Stereo is nearly full by the time the stage is set for tonight's show with the band’s instruments and four red vertical strip lights. When the lights are dimmed, they provide a feeling both warm and menacing, something that the band will seek to also achieve in the performance of their songs.
Algiers, touring in support of new album There Is No Year, have been described as post-punk, gospel, soul and experimental noise. They are all and none of these. They manage an original trick of being neither a fusion nor a confusion of the various styles that they draw on. There is an amazing balance in transitions between the beats of a metallic Motown and the angry energetic protest of gospel punk. The lyrics are shot through with both dread and hope. Nothing here is meant to be wholly comfortable.

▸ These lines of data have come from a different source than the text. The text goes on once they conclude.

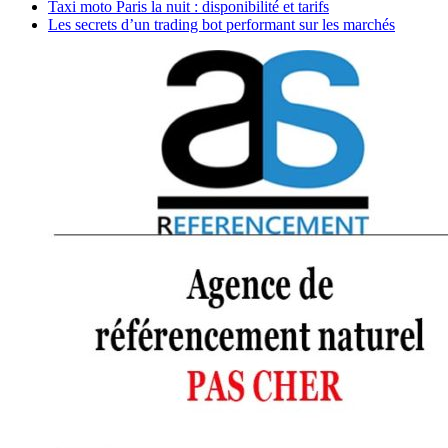
Taxi moto Paris la nuit : disponibilité et tarifs
Les secrets d’un trading bot performant sur les marchés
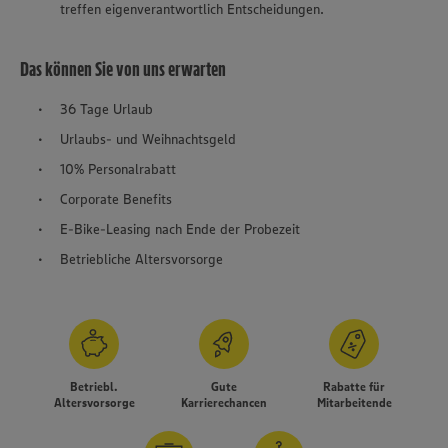
treffen eigenverantwortlich Entscheidungen.
Das können Sie von uns erwarten
36 Tage Urlaub
Urlaubs- und Weihnachtsgeld
10% Personalrabatt
Corporate Benefits
E-Bike-Leasing nach Ende der Probezeit
Betriebliche Altersvorsorge
Betriebl.
Gute
Rabatte für
Altersvorsorge
Karrierechancen
Mitarbeitende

Lead singer Franklin Fisher’s voice soars then wails on ‘Dispossession’ backed by an almost dissonant chorus from the others. Bassist Ryan Mahan irregularly pops dance moves between keeping a throbbing industrial beat pulsing throughout the proceedings. A lead guitar is swapped for a free-jazz saxophone break. Yet, the set never loses its way. ‘Unoccupied’ is one highlight that gets all the crowd moving. It is a prime example of a great swinging beat that is undershot by industrial noise and '80s synthesizer power chords which the band craft into something both danceable and frightening in equal measure.
This is music for dislocated times. It has sing-a-long choruses and soul beats flipping into noise breaks and back again. The band have touched an essence of uncertainty in the modern world and the audience can be sure they have heard a bit of the broken truth of it tonight.